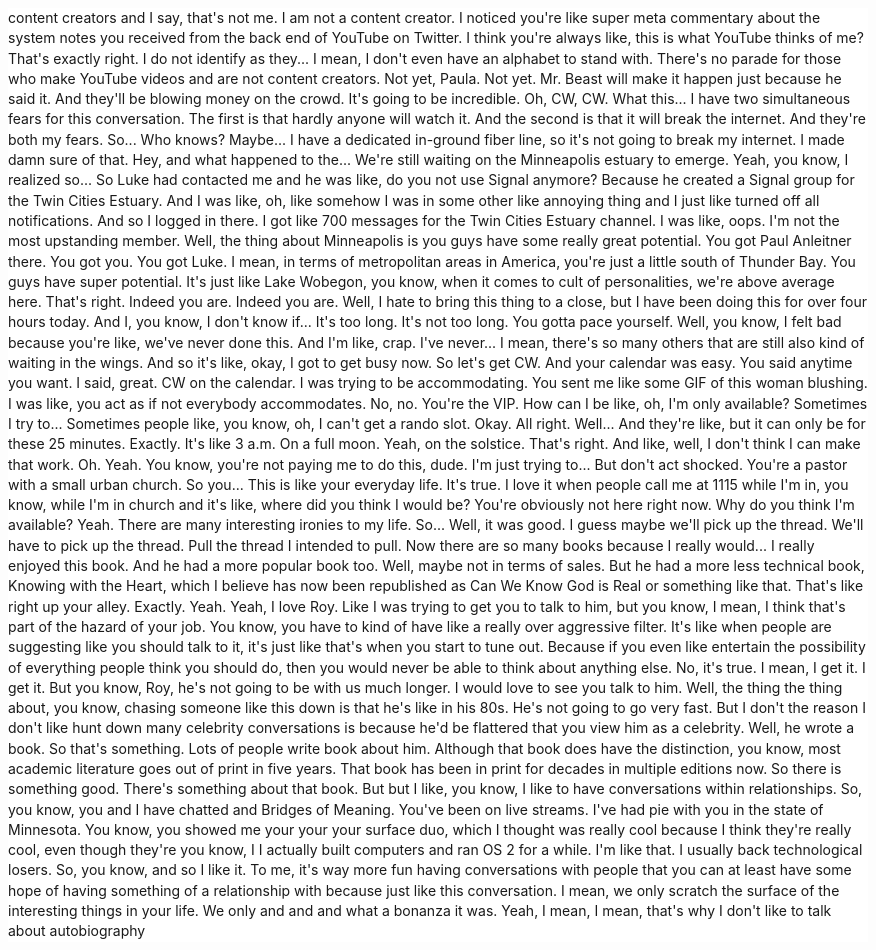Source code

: content creators and I say, that's not me. I am not a content creator. I noticed you're like super meta commentary about the system notes you received from the back end of YouTube on Twitter. I think you're always like, this is what YouTube thinks of me? That's exactly right. I do not identify as they... I mean, I don't even have an alphabet to stand with. There's no parade for those who make YouTube videos and are not content creators. Not yet, Paula. Not yet. Mr. Beast will make it happen just because he said it. And they'll be blowing money on the crowd. It's going to be incredible. Oh, CW, CW. What this... I have two simultaneous fears for this conversation. The first is that hardly anyone will watch it. And the second is that it will break the internet. And they're both my fears. So... Who knows? Maybe... I have a dedicated in-ground fiber line, so it's not going to break my internet. I made damn sure of that. Hey, and what happened to the... We're still waiting on the Minneapolis estuary to emerge. Yeah, you know, I realized so... So Luke had contacted me and he was like, do you not use Signal anymore? Because he created a Signal group for the Twin Cities Estuary. And I was like, oh, like somehow I was in some other like annoying thing and I just like turned off all notifications. And so I logged in there. I got like 700 messages for the Twin Cities Estuary channel. I was like, oops. I'm not the most upstanding member. Well, the thing about Minneapolis is you guys have some really great potential. You got Paul Anleitner there. You got you. You got Luke. I mean, in terms of metropolitan areas in America, you're just a little south of Thunder Bay. You guys have super potential. It's just like Lake Wobegon, you know, when it comes to cult of personalities, we're above average here. That's right. Indeed you are. Indeed you are. Well, I hate to bring this thing to a close, but I have been doing this for over four hours today. And I, you know, I don't know if... It's too long. It's not too long. You gotta pace yourself. Well, you know, I felt bad because you're like, we've never done this. And I'm like, crap. I've never... I mean, there's so many others that are still also kind of waiting in the wings. And so it's like, okay, I got to get busy now. So let's get CW. And your calendar was easy. You said anytime you want. I said, great. CW on the calendar. I was trying to be accommodating. You sent me like some GIF of this woman blushing. I was like, you act as if not everybody accommodates. No, no. You're the VIP. How can I be like, oh, I'm only available? Sometimes I try to... Sometimes people like, you know, oh, I can't get a rando slot. Okay. All right. Well... And they're like, but it can only be for these 25 minutes. Exactly. It's like 3 a.m. On a full moon. Yeah, on the solstice. That's right. And like, well, I don't think I can make that work. Oh. Yeah. You know, you're not paying me to do this, dude. I'm just trying to... But don't act shocked. You're a pastor with a small urban church. So you... This is like your everyday life. It's true. I love it when people call me at 1115 while I'm in, you know, while I'm in church and it's like, where did you think I would be? You're obviously not here right now. Why do you think I'm available? Yeah. There are many interesting ironies to my life. So... Well, it was good. I guess maybe we'll pick up the thread. We'll have to pick up the thread. Pull the thread I intended to pull. Now there are so many books because I really would... I really enjoyed this book. And he had a more popular book too. Well, maybe not in terms of sales. But he had a more less technical book, Knowing with the Heart, which I believe has now been republished as Can We Know God is Real or something like that. That's like right up your alley. Exactly. Yeah. Yeah, I love Roy. Like I was trying to get you to talk to him, but you know, I mean, I think that's part of the hazard of your job. You know, you have to kind of have like a really over aggressive filter. It's like when people are suggesting like you should talk to it, it's just like that's when you start to tune out. Because if you even like entertain the possibility of everything people think you should do, then you would never be able to think about anything else. No, it's true. I mean, I get it. I get it. But you know, Roy, he's not going to be with us much longer. I would love to see you talk to him. Well, the thing the thing about, you know, chasing someone like this down is that he's like in his 80s. He's not going to go very fast. But I don't the reason I don't like hunt down many celebrity conversations is because he'd be flattered that you view him as a celebrity. Well, he wrote a book. So that's something. Lots of people write book about him. Although that book does have the distinction, you know, most academic literature goes out of print in five years. That book has been in print for decades in multiple editions now. So there is something good. There's something about that book. But but I like, you know, I like to have conversations within relationships. So, you know, you and I have chatted and Bridges of Meaning. You've been on live streams. I've had pie with you in the state of Minnesota. You know, you showed me your your your surface duo, which I thought was really cool because I think they're really cool, even though they're you know, I I actually built computers and ran OS 2 for a while. I'm like that. I usually back technological losers. So, you know, and so I like it. To me, it's way more fun having conversations with people that you can at least have some hope of having something of a relationship with because just like this conversation. I mean, we only scratch the surface of the interesting things in your life. We only and and and what a bonanza it was. Yeah, I mean, I mean, that's why I don't like to talk about autobiography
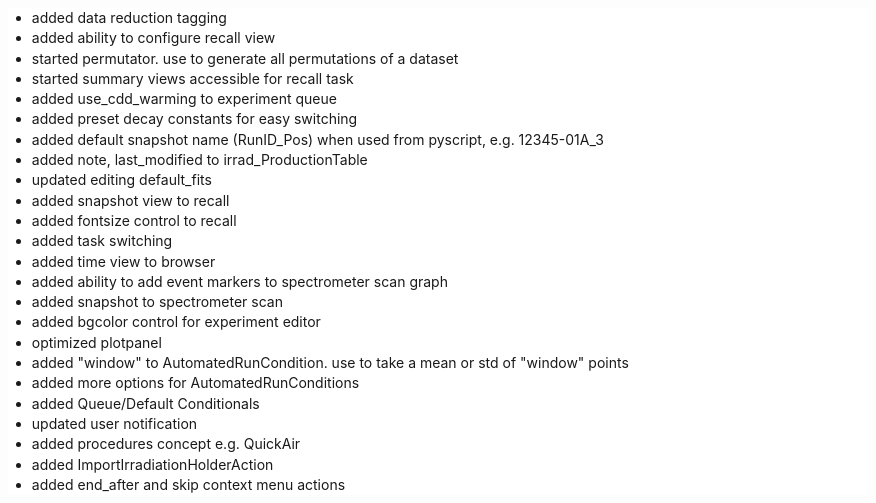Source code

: * added data reduction tagging
* added ability to configure recall view
* started permutator. use to generate all permutations of a dataset
* started summary views accessible for recall task
* added use_cdd_warming to experiment queue
* added preset decay constants for easy switching
* added default snapshot name (RunID_Pos) when used from pyscript, e.g. 12345-01A_3
* added note, last_modified to irrad_ProductionTable
* updated editing default_fits
* added snapshot view to recall
* added fontsize control to recall
* added task switching
* added time view to browser
* added ability to add event markers to spectrometer scan graph
* added snapshot to spectrometer scan
* added bgcolor control for experiment editor
* optimized plotpanel
* added "window" to AutomatedRunCondition. use to take a mean or std of "window" points
* added more options for AutomatedRunConditions
* added Queue/Default Conditionals
* updated user notification
* added procedures concept e.g. QuickAir
* added ImportIrradiationHolderAction
* added end_after and skip context menu actions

» Required action
Please return, word for word, the lines of the data from the line containing "data reduction tagging" through the line containing "options for AutomatedRunConditions", with both of those lines included.

» Solution for this exercise
: * added data reduction tagging
* added ability to configure recall view
* started permutator. use to generate all permutations of a dataset
* started summary views accessible for recall task
* added use_cdd_warming to experiment queue
* added preset decay constants for easy switching
* added default snapshot name (RunID_Pos) when used from pyscript, e.g. 12345-01A_3
* added note, last_modified to irrad_ProductionTable
* updated editing default_fits
* added snapshot view to recall
* added fontsize control to recall
* added task switching
* added time view to browser
* added ability to add event markers to spectrometer scan graph
* added snapshot to spectrometer scan
* added bgcolor control for experiment editor
* optimized plotpanel
* added "window" to AutomatedRunCondition. use to take a mean or std of "window" points
* added more options for AutomatedRunConditions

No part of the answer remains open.